Requirement:
Show each line of the records below where the word "drag" occurs.

Collected data entries:
───

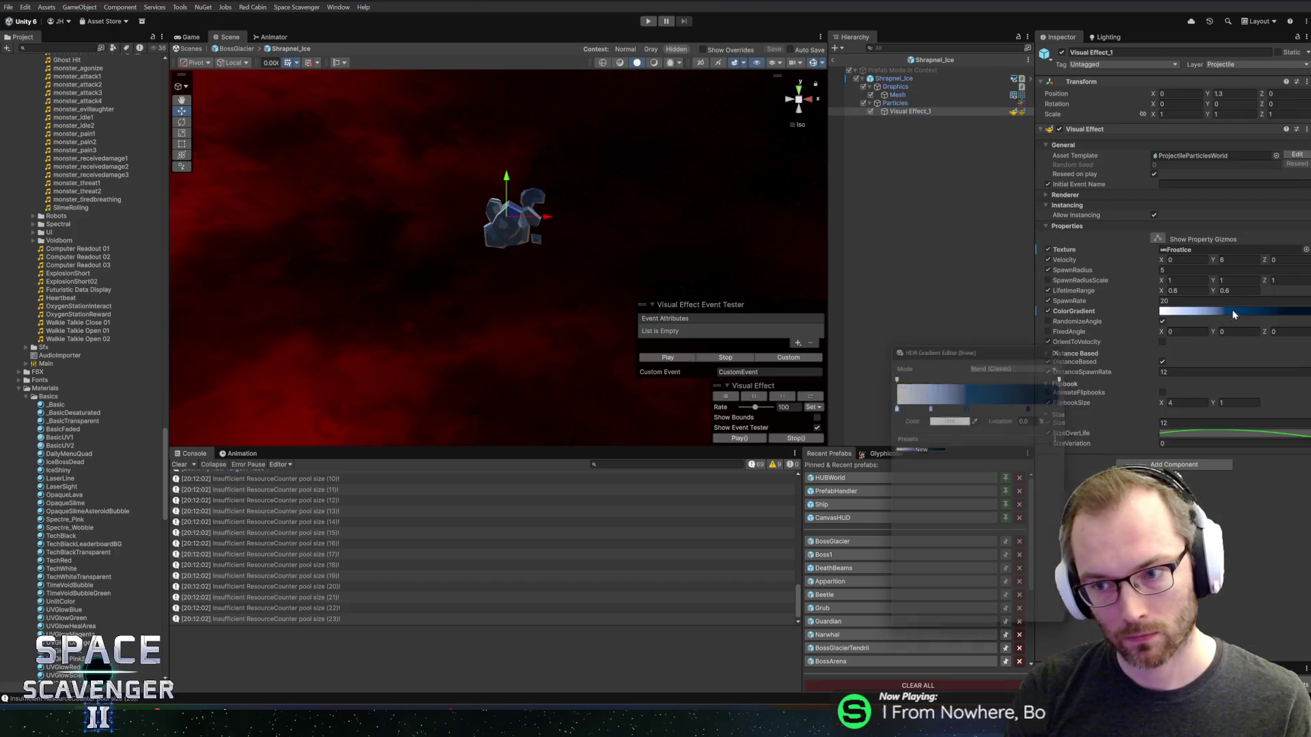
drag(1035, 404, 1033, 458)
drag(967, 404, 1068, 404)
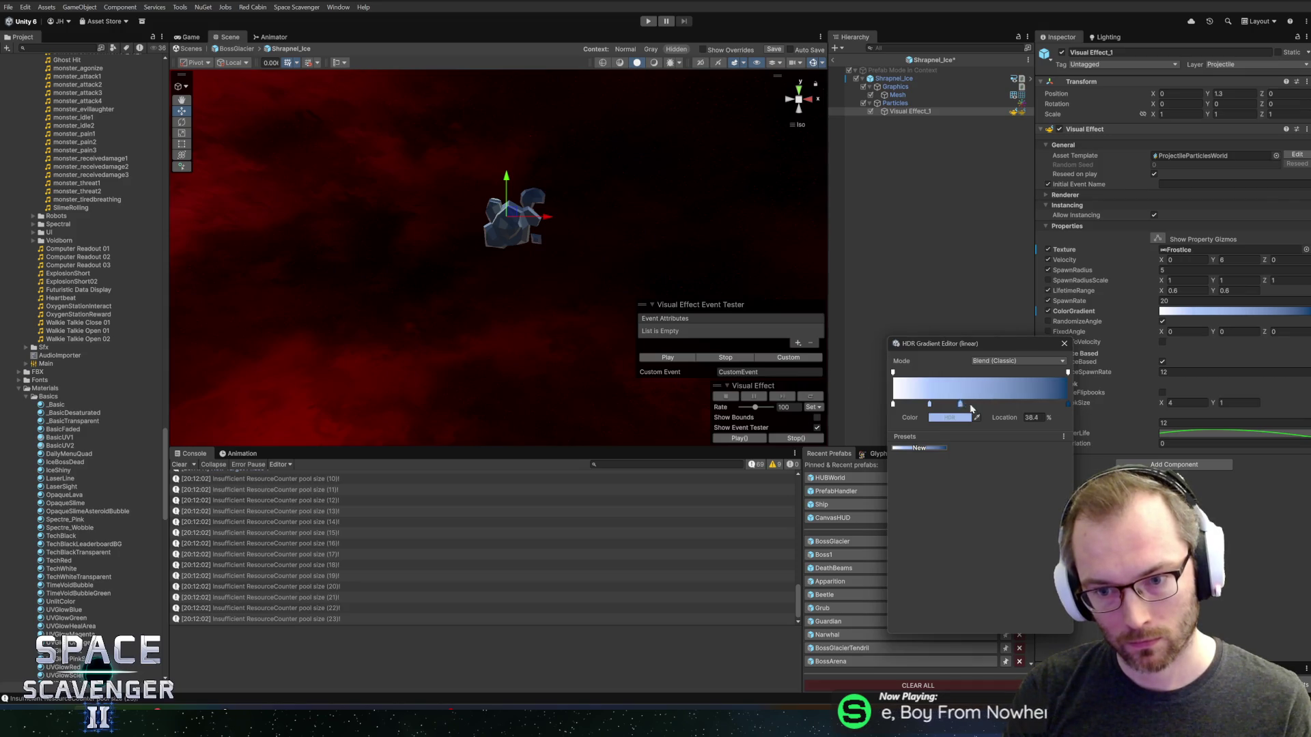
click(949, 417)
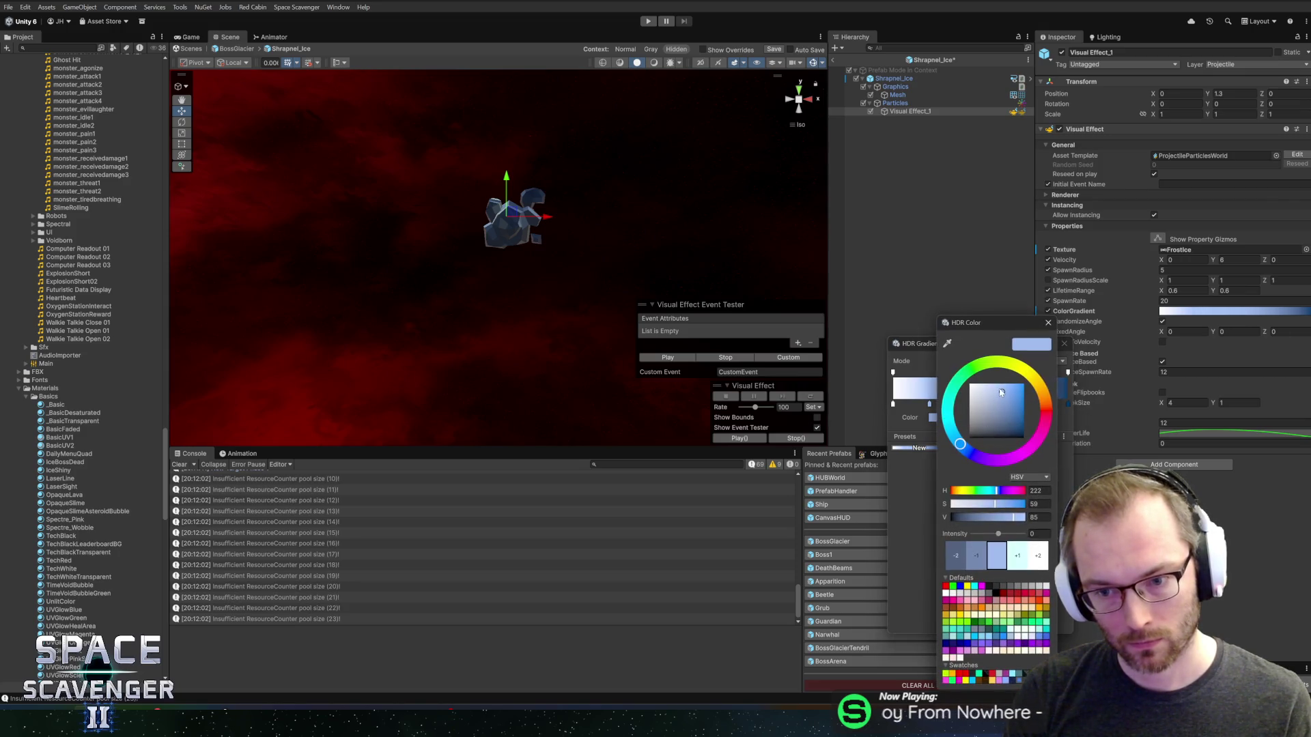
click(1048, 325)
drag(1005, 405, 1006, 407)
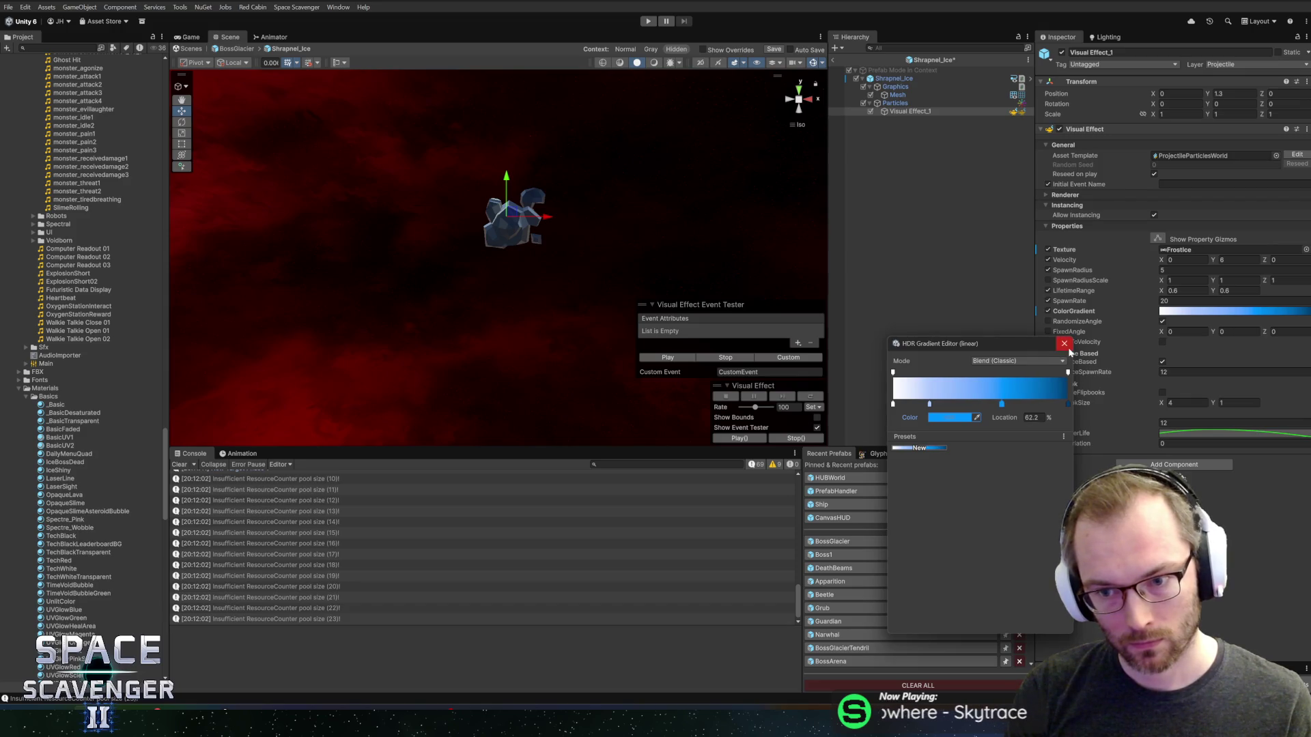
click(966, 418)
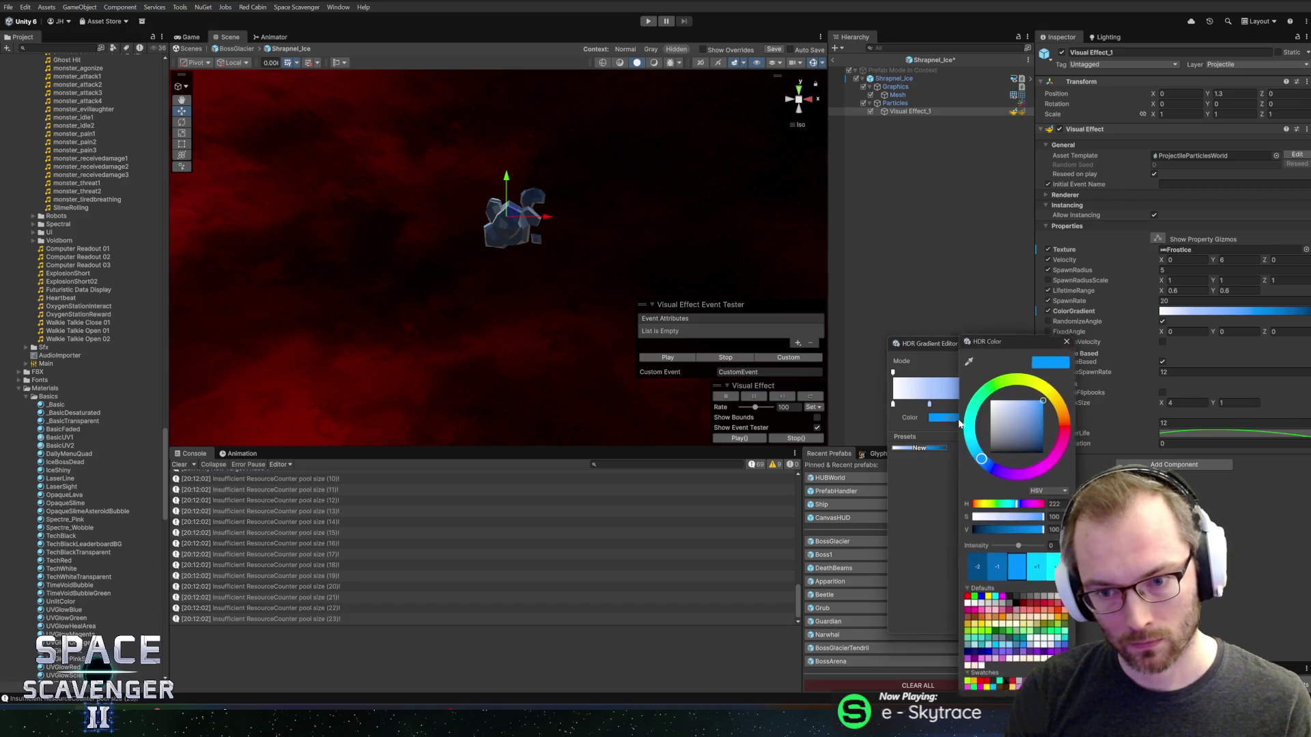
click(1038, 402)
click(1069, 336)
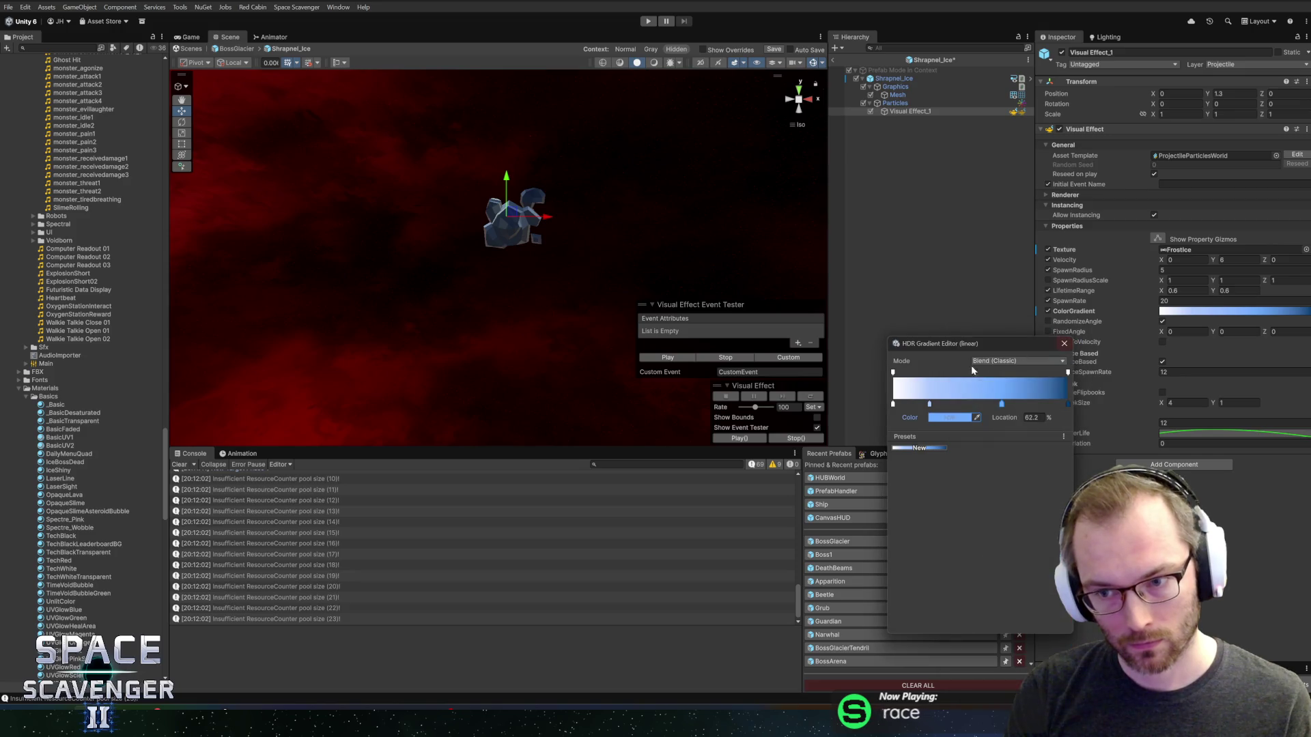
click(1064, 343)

───

Output for this task:
drag(1035, 404, 1033, 458)
drag(967, 404, 1068, 404)
drag(1005, 405, 1006, 407)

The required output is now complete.